I noticed after taking pomi-t for a few days that I had an alleviation of the tendonitis in both my little fingers, now I they feel almost fully alleviated. I also had some discomfort in my elbow and knee joints but this also seems to have alleviated. I don't know if it was an effect of the supplement but also my hay fever/ house dust symptoms this season somewhat alleviated.


My hay fever symptoms seemed better and my mood was more stable when I took the supplement. There are only good things in the supplement so I feel surely in the product. A smaller size capsule would be better.


At first, I did not notice any benefits but after one month I noticed that the occurrence of hot flushes decreased. When I climb stairs I have pain in my right knee joint but this also seems to have somewhat reduced since taking the food supplement. It does not seem to have helped my headaches. It does seem to have helped with the sensation of coldness that I used to have in my ankles.


After a certain length of time taking the food supplement I noticed an alleviation in certain joint pains.


Two weeks after taking this I had an improvement in my hot flushes but this may have been due to other factors. I felt benefits from Pomi-T for my hot flushes.


I did not feel any effects /benefits from the supplement.


During the middle of April, my stomach swelled up and I had discomfort so I stopped taking the capsules. After stopping the capsules I did notice an increase in the frequency of my hot flushes.


I noticed a real decrease in the pain level in my thigh joints. In general, I noticed a decrease in pain in my joints, I was taking certain drugs but the pain lowering seemed significant. I will continue to take Pomi-T.


It seemed to help my back pain a little.


The capsule is a bit large but it seemed to help a little with my hay fever symptoms.


In the first month I did not notice any discernible effects but after a month or so I noticed some improvement in the lines and skin condition around my eyes.


It seems to help alleviating pain in my wrist and some hay fever symptoms. After stopping the food supplement I noticed that I had more pain in my joints again.


It seemed to alleviate my hot flushes severity.


It did not help with my hot flushes; I think a 2-month trial is not long enough to gauge effects


My hay fever this year did not seem so severe.


It seemed to help improve my constipation. It seemed to help me be less exhausted.


It seemed to help alleviate my hot flush syndrome and my hay fever symptoms.


I had an improvement in general feeling. My hot flushes seemed to be much lighter than previously; the numb feeling in my legs also seemed to improve.


I seemed to get an improvement in my skin tone.
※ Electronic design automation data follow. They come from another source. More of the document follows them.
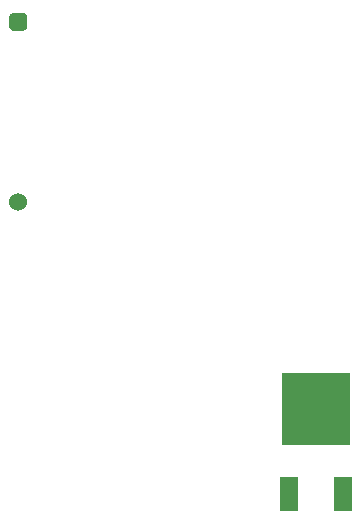
<source format=gbr>
G04 #@! TF.GenerationSoftware,KiCad,Pcbnew,(5.1.4-0-10_14)*
G04 #@! TF.CreationDate,2020-01-10T09:40:25-08:00*
G04 #@! TF.ProjectId,Griduino,47726964-7569-46e6-9f2e-6b696361645f,0*
G04 #@! TF.SameCoordinates,Original*
G04 #@! TF.FileFunction,Paste,Top*
G04 #@! TF.FilePolarity,Positive*
%FSLAX46Y46*%
G04 Gerber Fmt 4.6, Leading zero omitted, Abs format (unit mm)*
G04 Created by KiCad (PCBNEW (5.1.4-0-10_14)) date 2020-01-10 09:40:25*
%MOMM*%
%LPD*%
G04 APERTURE LIST*
%ADD10C,1.524000*%
%ADD11C,0.100000*%
%ADD12R,1.600000X3.000000*%
%ADD13R,5.800001X6.200000*%
G04 APERTURE END LIST*
D10*
X90017600Y-99161600D03*
D11*
G36*
X90435945Y-83161435D02*
G01*
X90472929Y-83166921D01*
X90509198Y-83176006D01*
X90544402Y-83188602D01*
X90578202Y-83204588D01*
X90610272Y-83223810D01*
X90640304Y-83246083D01*
X90668008Y-83271192D01*
X90693117Y-83298896D01*
X90715390Y-83328928D01*
X90734612Y-83360998D01*
X90750598Y-83394798D01*
X90763194Y-83430002D01*
X90772279Y-83466271D01*
X90777765Y-83503255D01*
X90779600Y-83540600D01*
X90779600Y-84302600D01*
X90777765Y-84339945D01*
X90772279Y-84376929D01*
X90763194Y-84413198D01*
X90750598Y-84448402D01*
X90734612Y-84482202D01*
X90715390Y-84514272D01*
X90693117Y-84544304D01*
X90668008Y-84572008D01*
X90640304Y-84597117D01*
X90610272Y-84619390D01*
X90578202Y-84638612D01*
X90544402Y-84654598D01*
X90509198Y-84667194D01*
X90472929Y-84676279D01*
X90435945Y-84681765D01*
X90398600Y-84683600D01*
X89636600Y-84683600D01*
X89599255Y-84681765D01*
X89562271Y-84676279D01*
X89526002Y-84667194D01*
X89490798Y-84654598D01*
X89456998Y-84638612D01*
X89424928Y-84619390D01*
X89394896Y-84597117D01*
X89367192Y-84572008D01*
X89342083Y-84544304D01*
X89319810Y-84514272D01*
X89300588Y-84482202D01*
X89284602Y-84448402D01*
X89272006Y-84413198D01*
X89262921Y-84376929D01*
X89257435Y-84339945D01*
X89255600Y-84302600D01*
X89255600Y-83540600D01*
X89257435Y-83503255D01*
X89262921Y-83466271D01*
X89272006Y-83430002D01*
X89284602Y-83394798D01*
X89300588Y-83360998D01*
X89319810Y-83328928D01*
X89342083Y-83298896D01*
X89367192Y-83271192D01*
X89394896Y-83246083D01*
X89424928Y-83223810D01*
X89456998Y-83204588D01*
X89490798Y-83188602D01*
X89526002Y-83176006D01*
X89562271Y-83166921D01*
X89599255Y-83161435D01*
X89636600Y-83159600D01*
X90398600Y-83159600D01*
X90435945Y-83161435D01*
X90435945Y-83161435D01*
G37*
D10*
X90017600Y-83921600D03*
D12*
X117499400Y-123883000D03*
D13*
X115214400Y-116713000D03*
D12*
X112929400Y-123883000D03*
M02*

</source>
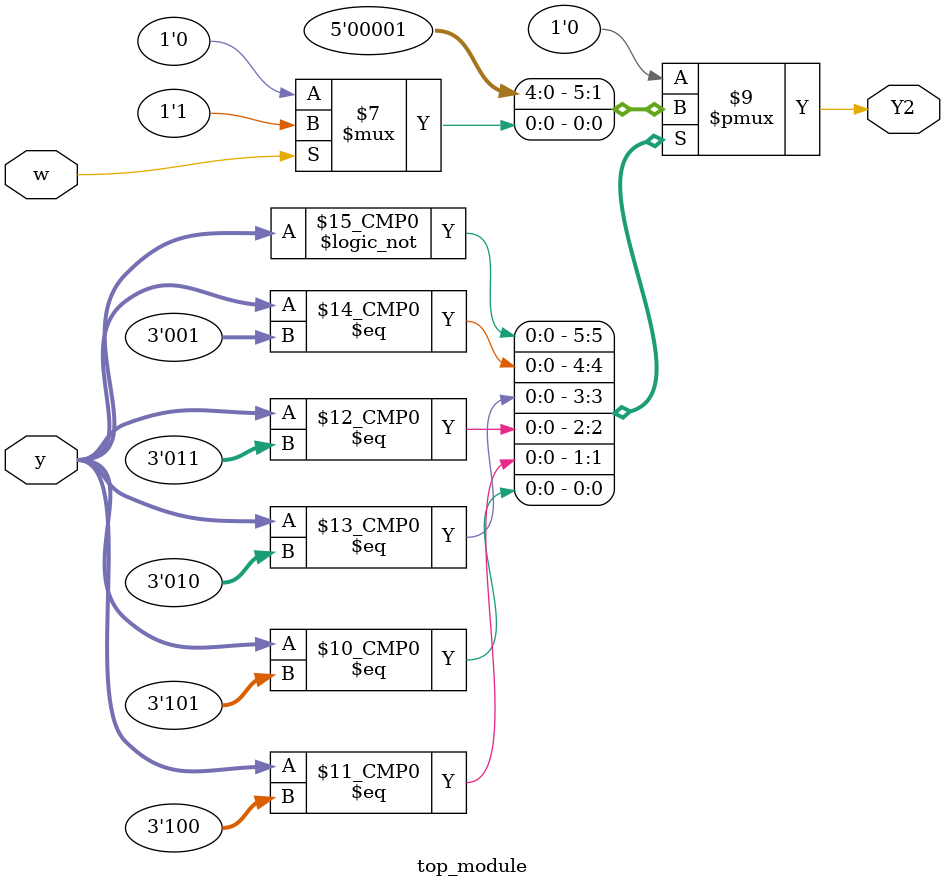
<source format=sv>
module top_module(
    input [3:1] y,
    input w,
    output reg Y2);

    always @(*) begin
        case (y)
            3'b000: Y2 = (w) ? 1'b0 : 1'b0; // State A, next state is A or B
            3'b001: Y2 = (w) ? 1'b0 : 1'b0; // State B, next state is D or C
            3'b010: Y2 = (w) ? 1'b0 : 1'b0; // State C, next state is D or E
            3'b011: Y2 = (w) ? 1'b0 : 1'b0; // State D, next state is A or F
            3'b100: Y2 = (w) ? 1'b1 : 1'b1; // State E, next state is D or E
            3'b101: Y2 = (w) ? 1'b1 : 1'b0; // State F, next state is D or C
            default: Y2 = 1'b0; // Default state if input is invalid
        endcase
    end
endmodule

</source>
I noticed increased flexibility in my joints, getting up in the morning and when getting up from a chair. I noticed a reduction in the number and severity of hot flushes and an upward swing in attitude and feeling of wellbeing.


I noticed during the course of taking Pomi-T that my normal weak hot flushes did not occur and I also noticed that my discomfort in certain joints did not happened.

Table 1: Self-reported comments from participants-in their own words.